Quantcast

The DNAinfo archives brought to you by WNYC.
Read the press release here.

Cops Took Gang Members To Rival Territory To Get Them to Talk, Feds Say

By Heather Cherone | January 16, 2017 11:58am | Updated on January 17, 2017 11:47am
 Police officers arrest one young man and place him in the back of a police wagon.
Police officers arrest one young man and place him in the back of a police wagon.
View Full Caption
DNAinfo/Quinn Ford

HUMBOLDT PARK — Chicago Police officers routinely take gang members into parts of the city controlled by their rivals in an effort to "coerce information" about criminal activity, the Department of Justice found as part of a sweeping federal investigation into the Chicago Police Department.

The practice — which has been an open secret dating back to at least the early 1990s —"significantly jeopardizes CPD's relationship with the community," according to the report.

Officers will either leave the person there or show the gang member to rival members, immediately putting the life of that person in jeopardy by suggesting he has provided information to the police, according to the report.

Chicago officers have a practice of "trying to get individuals to provide information about crime or guns by picking them up and driving them around while asking for information about gangs or guns," according to the report. If the people who police are questioning refuse to answer, officers will drop them off in dangerous areas or gang territory, according to the report.

There is video evidence "that appears to capture one instance of an officer displaying a youth in police custody to a group of individuals gathered in a rival gang territory," according to the investigation that found officers routinely violated the civil rights of residents.

"The video shows CPD officers standing around a marked CPD vehicle with the back doors wide open and a young male detained in the rear," according to the report. "Officers permit a crowd of male youths to surround the car and shout at the adolescent. The crowd can be seen flashing hand gestures that look like gang signs and threatening the cowering teenager in the backseat."

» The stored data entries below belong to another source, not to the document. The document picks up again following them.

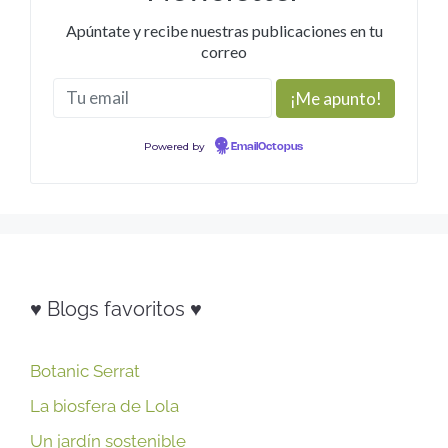
Apúntate y recibe nuestras publicaciones en tu
correo
Powered by
EmailOctopus
♥ Blogs favoritos ♥
Botanic Serrat
La biosfera de Lola
Un jardín sostenible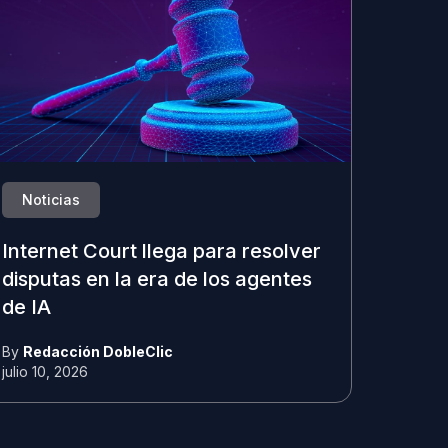
Noticias
Internet Court llega para resolver
disputas en la era de los agentes
de IA
By
Redacción DobleClic
julio 10, 2026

Based on the video, there does not appear to "any legitimate law enforcement purpose in allowing the youth to be threatened," according to the report.

The video that the report appears to be referring to was first published by WBEZ in 2011, and a lawsuit stemming from the incident was settled by city officials for $33,000, records show.

The officers involved — Susana La Casa and Luis Contreras — were fired by the Chicago Police Board in 2013. Neither were criminally charged with wrongdoing.

Residents told federal investigators that the practice has been happening for years, according to the DOJ report.

"A young black man told us that when he was 12 or 13 years old, he and his friends were picked up by CPD officers, dropped off in rival territory, and told to walk home," according to the federal report. "Another black teen told us that his brother was picked up in one location, dropped off in another location known for rival gangs, and told: 'Better get to running.'"

This practice makes it impossible for Chicago police officers to partner with community members to reduce violent crime, according to the report.

"When officers use unlawful arrests and detentions or improper intimidation tactics to coerce information, they erode community trust and undermine the work of CPD and the community to rid the City of violent crime," according to the report.

The 13-month investigation — sparked by the fatal shooting of Laquan McDonald — found that the Chicago Police Department "engages in a pattern or practice of use of excessive force that violates the Fourth Amendment to the U.S. Constitution."

Those civil right violations are due to the Chicago Police Department's "severely deficient" training procedures, a lack of oversight and misuse of data that has led to an erosion of officer morale, Attorney General Lorretta Lynch said.

Mayor Rahm Emanuel agreed Friday to negotiate a legally binding agreement — known as a consent decree — to ensure that reforms are implemented under the authority of a federal judge.

Emanuel has said misconduct by officers will not be tolerated.